Update the records by rewriting the lines starting at the one containing "phylum: Arthropoda" and ending after the one containing "scientific name: Danaus eresimus", with "scientific name" changed to "binomial name" and nothing else altered. Return only those lines.

════

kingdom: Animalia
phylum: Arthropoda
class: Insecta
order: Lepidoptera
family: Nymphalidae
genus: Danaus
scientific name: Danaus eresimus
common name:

════

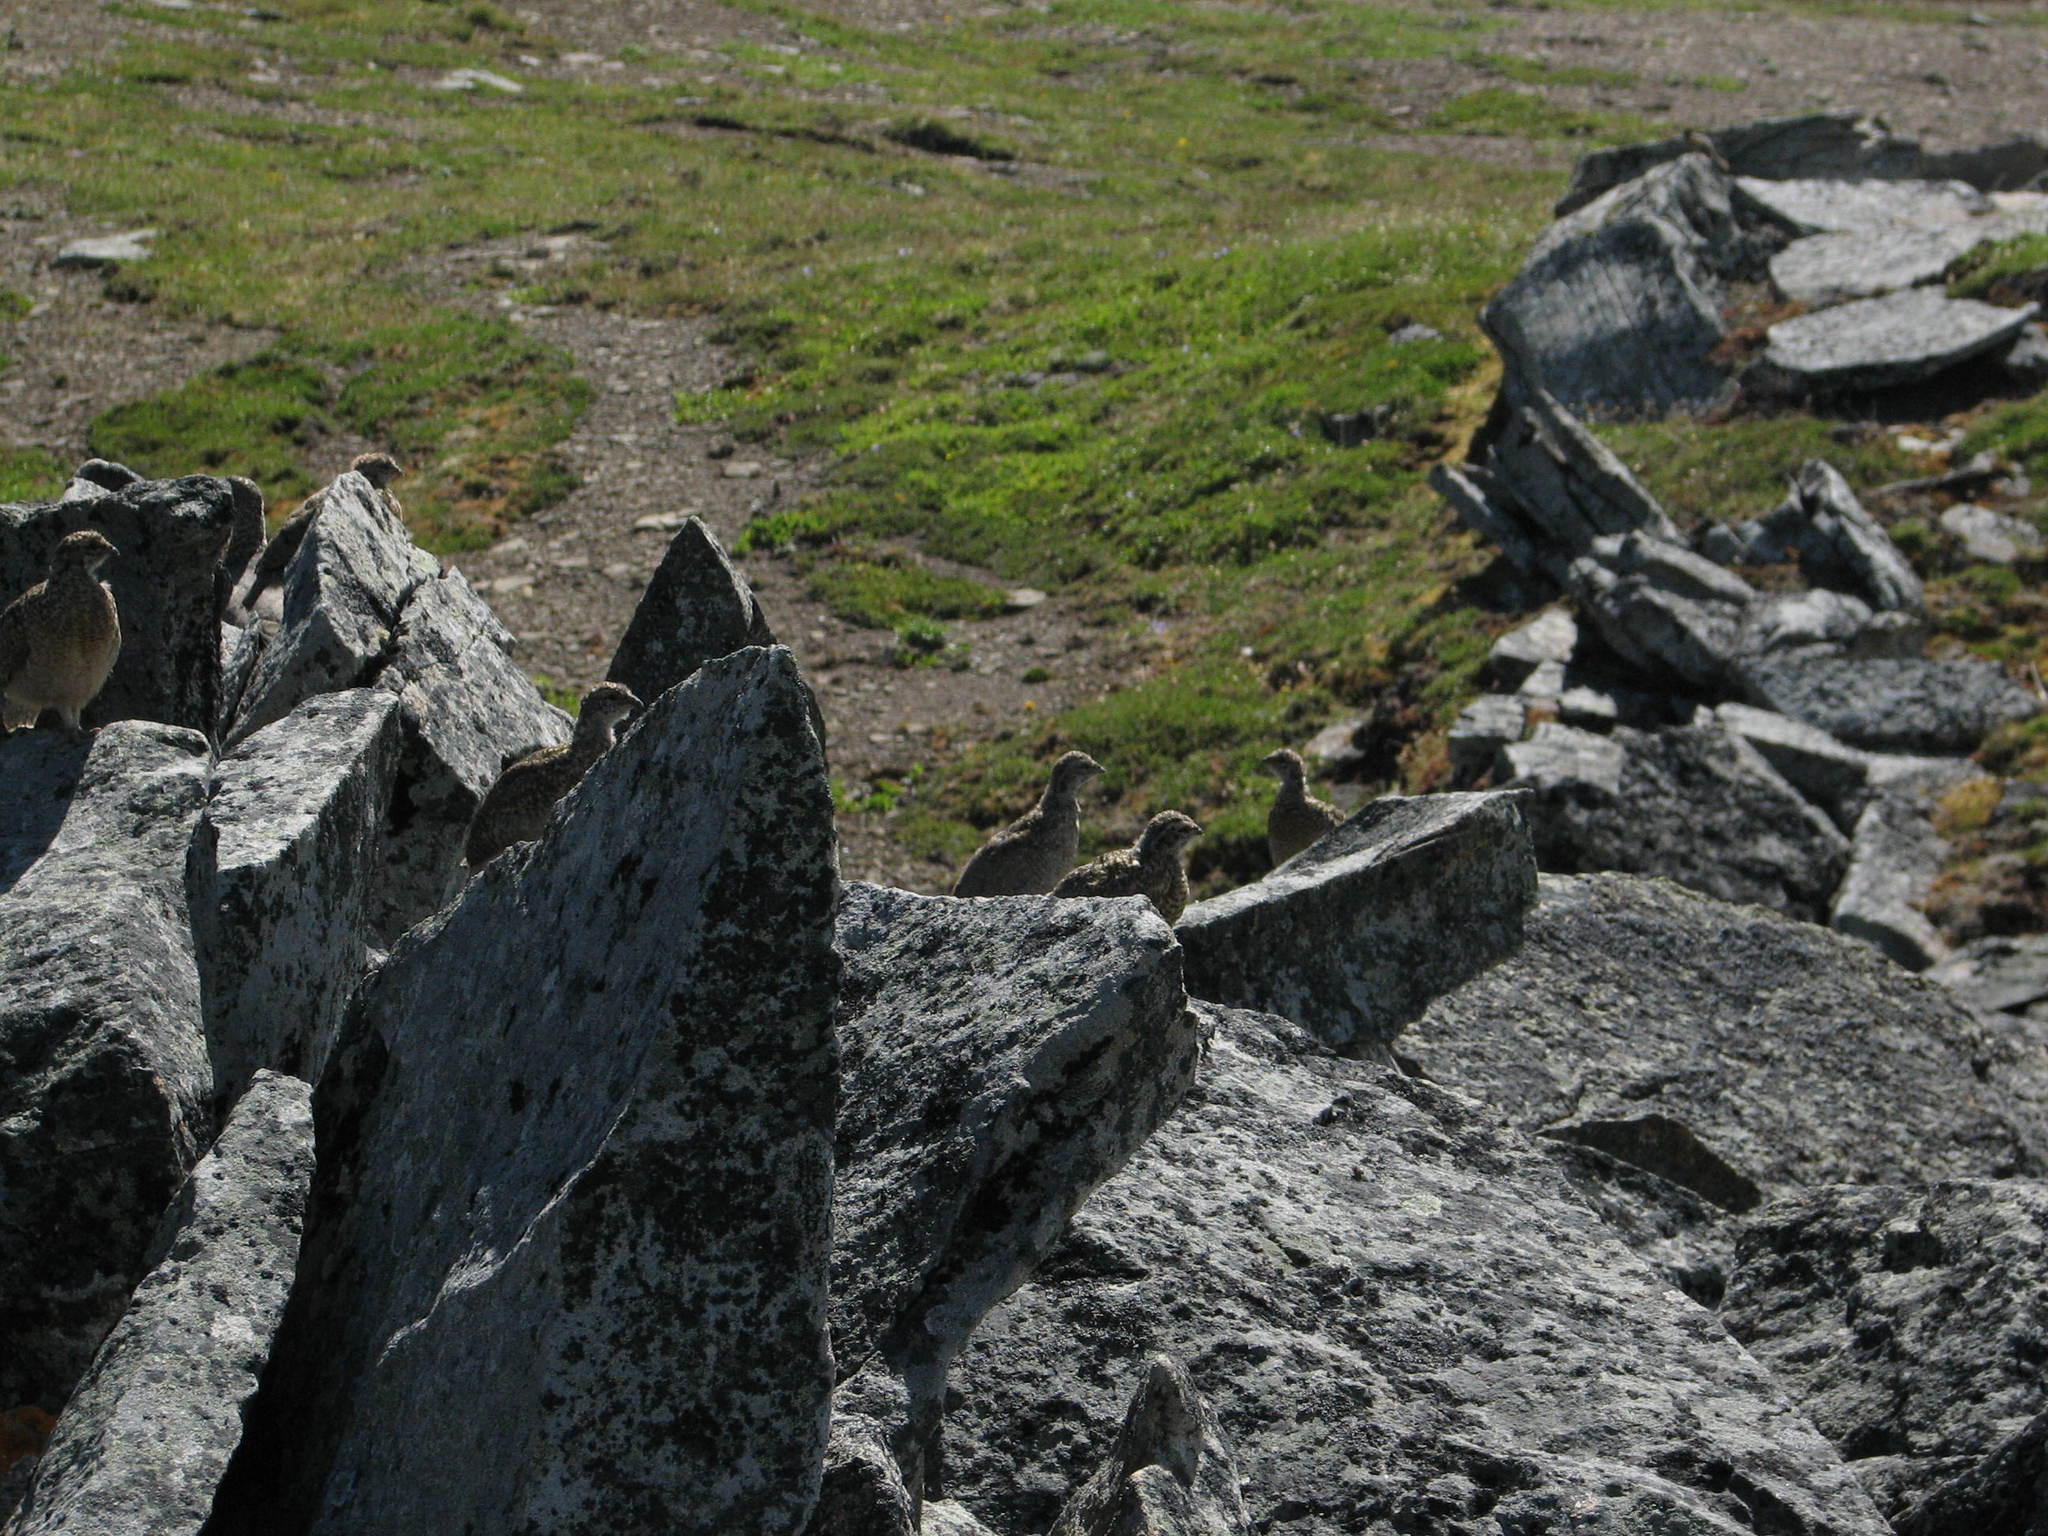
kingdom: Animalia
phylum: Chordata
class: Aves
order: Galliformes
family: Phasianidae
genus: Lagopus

════

Answer to the problem:
phylum: Arthropoda
class: Insecta
order: Lepidoptera
family: Nymphalidae
genus: Danaus
binomial name: Danaus eresimus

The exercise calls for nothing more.